Воины свое дело знали. Когда он уже не представлял никакой угрозы, они отложили дубинки и пустили в ход кулаки.
Потом его вывели из школы — воины поддерживали его с обеих сторон под руки. Снаружи были привязаны четыре больших гнедых коня; воины поехали верхом, а Роб, спотыкаясь, бежал между двумя конями. Как только он падал (а это случалось три раза), один из воинов спешивался и пинал его под ребра, пока Роб не поднимался на ноги. Путь казался бесконечным, но на деле они лишь выехали за двор медресе и остановились у невзрачного кирпичного дома — здесь, как позднее узнал Роб, помещался один из низших шариатских[132] судов. Внутри стоял только деревянный стол, а за ним восседал человек с грозным взглядом, кустистыми бровями и широкой бородой. На плечи была наброшена черная накидка, чем-то походившая на кафтан Роба. Занят он был тем, что разрезал надвое дыню.

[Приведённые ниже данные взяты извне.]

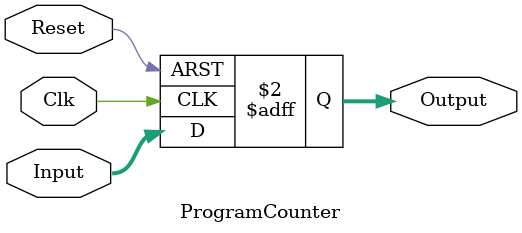
<source format=v>
module ProgramCounter(Input,
                      Clk, 
                      Reset, 
                      Output);
  
  input [31:0]      Input;
  input             Clk;
  input             Reset;
  output reg [31:0] Output;
  
  always @(posedge Clk, posedge Reset) begin
    if(Reset) Output <= 0;
    else
    	Output <= Input;
  end
endmodule
</source>
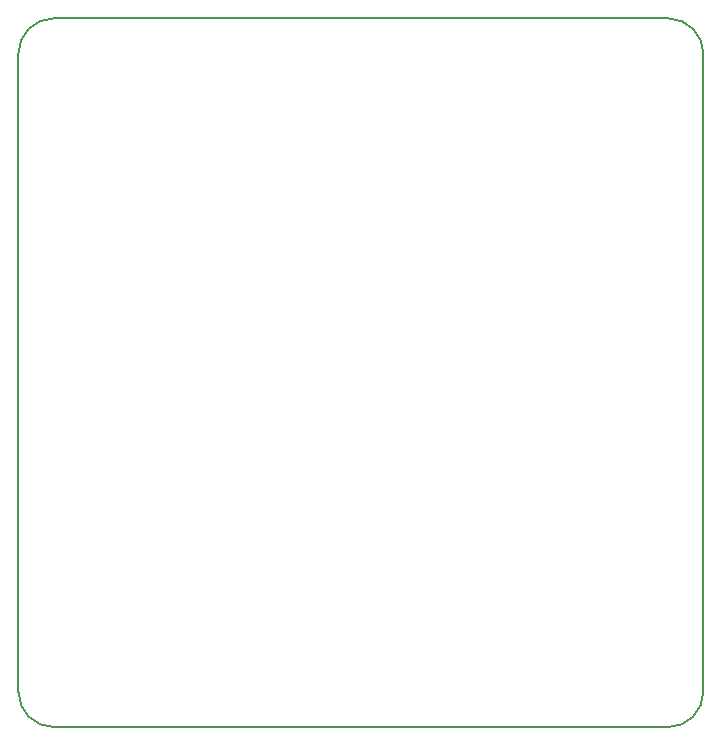
<source format=gm1>
G04 #@! TF.GenerationSoftware,KiCad,Pcbnew,9.0.0*
G04 #@! TF.CreationDate,2025-05-05T16:58:24-05:00*
G04 #@! TF.ProjectId,active3-rpi-hub75-adapter,61637469-7665-4332-9d72-70692d687562,rev?*
G04 #@! TF.SameCoordinates,Original*
G04 #@! TF.FileFunction,Profile,NP*
%FSLAX46Y46*%
G04 Gerber Fmt 4.6, Leading zero omitted, Abs format (unit mm)*
G04 Created by KiCad (PCBNEW 9.0.0) date 2025-05-05 16:58:24*
%MOMM*%
%LPD*%
G01*
G04 APERTURE LIST*
G04 #@! TA.AperFunction,Profile*
%ADD10C,0.200000*%
G04 #@! TD*
G04 APERTURE END LIST*
D10*
X122000000Y-63000000D02*
X122000000Y-117000000D01*
X177000000Y-60000000D02*
X125000000Y-60000000D01*
X180000000Y-117000000D02*
X180000000Y-63000000D01*
X125000000Y-120000000D02*
X177000000Y-120000000D01*
X180000000Y-117000000D02*
G75*
G02*
X177000000Y-120000000I-3000000J0D01*
G01*
X125000000Y-120000000D02*
G75*
G02*
X122000000Y-117000000I0J3000000D01*
G01*
X122000000Y-63000000D02*
G75*
G02*
X125000000Y-60000000I3000000J0D01*
G01*
X177000000Y-60000000D02*
G75*
G02*
X180000000Y-63000000I0J-3000000D01*
G01*
M02*

</source>
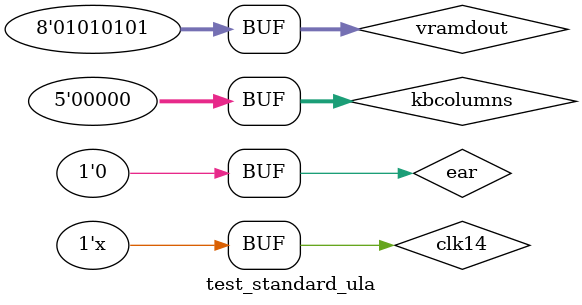
<source format=v>
`timescale 1ns / 1ps


module test_standard_ula;

	// Inputs
	reg clk14;
	wire [15:0] a;
	wire [7:0] din;
	wire mreq_n;
	wire iorq_n;
	wire wr_n;
	wire rfsh_n;
	reg [7:0] vramdout;
	reg ear;
	reg [4:0] kbcolumns;

	// Outputs
	wire [7:0] dout;
	wire clkcpu;
	wire msk_int_n;
	wire [13:0] va;
	wire [7:0] vramdin;
	wire vramoe;
	wire vramcs;
	wire vramwe;
	wire mic;
	wire spk;
	wire [7:0] kbrows;
	wire r;
	wire g;
	wire b;
	wire i;
	wire csync;

	// Instantiate the Unit Under Test (UUT)
	ula uut (
		.clk14(clk14), 
		.a(a), 
		.din(din), 
		.dout(dout), 
		.mreq_n(mreq_n), 
		.iorq_n(iorq_n), 
		.rd_n(1'b1), 
		.wr_n(wr_n), 
		.rfsh_n(rfsh_n),
		.clkcpu(clkcpu), 
		.msk_int_n(msk_int_n), 
		.va(va), 
		.vramdout(vramdout), 
		.vramdin(vramdin), 
		.vramoe(vramoe), 
		.vramcs(vramcs), 
		.vramwe(vramwe), 
		.ear(ear), 
		.mic(mic), 
		.spk(spk), 
		.kbrows(kbrows), 
		.kbcolumns(kbcolumns), 
		.r(r), 
		.g(g), 
		.b(b), 
		.i(i), 
		.csync(csync)
	);

	z80memio cpu (
		.clk(clkcpu),
	   .a(a),
		.d(din),
		.mreq_n(mreq_n),
		.iorq_n(iorq_n),
		.wr_n(wr_n),
		.rfsh_n(rfsh_n)
	);

	initial begin
		// Initialize Inputs
		clk14 = 0;
		vramdout = 8'b01010101;
		ear = 0;
		kbcolumns = 0;
	end
	
	always begin
		clk14 = #35.714286 ~clk14;
	end      
endmodule

</source>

Четверка воинов подвела Роба к столу и почтительно застыла, пока судья грязным ногтем выковыривал из дыни семечки в подставленную глиняную чашку. Затем он разрезал дыню на ломтики и не спеша съел. Когда ничего не осталось, судья вытер сперва руки, а затем и нож о свою мантию, обратил лицо к Мекке и возблагодарил Аллаха за ниспосланную пищу.
Покончив с этим, вздохнул и посмотрел на воинов.
— Это безумный еврей из Европы, который возмутил общественное спокойствие, о муфтий[133], — объяснил дело рябой воин. — Взят по жалобе хаджи Давута Хосейна, каковому он угрожал насильственными действиями.
Муфтий кивнул и выковырял из зубов застрявший там кусочек дыни. Потом взглянул на Роба:
— Ты не мусульманин, а обвиняет тебя мусульманин. Слова неверного не могут приниматься как свидетельство против правоверного. Есть ли мусульманин, который сможет выступить в твою защиту?
Роб попытался выговорить что-нибудь, но язык не повиновался, а от усилий даже подогнулись колени. Солдаты пинками заставили его распрямиться.
— Почему ты ведешь себя как собака? А, ладно. В конце концов, это неверный, не знающий наших порядков. Следовательно, он заслуживает снисхождения. Вы передадите его под надзор калантара[134], пусть посидит в каркане, — распорядился муфтий, обращаясь к воинам.